Directions for this task
Among the entries that follow, find every line with the word "October" and copy it.

Data records
Segment Open

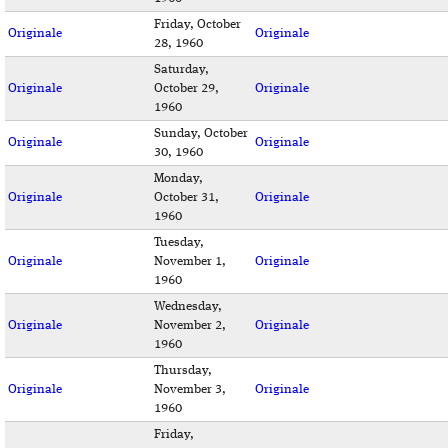
Friday, October
Originale
Originale
28, 1960
Saturday,
Originale
October 29,
Originale
1960
Sunday, October
Originale
Originale
30, 1960
Monday,
Originale
October 31,
Originale
1960
Tuesday,
Originale
November 1,
Originale
1960
Wednesday,
Originale
November 2,
Originale
1960
Thursday,
Originale
November 3,
Originale
1960
Friday,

Segment Closed

Response box
Friday, October
October 29,
Sunday, October
October 31,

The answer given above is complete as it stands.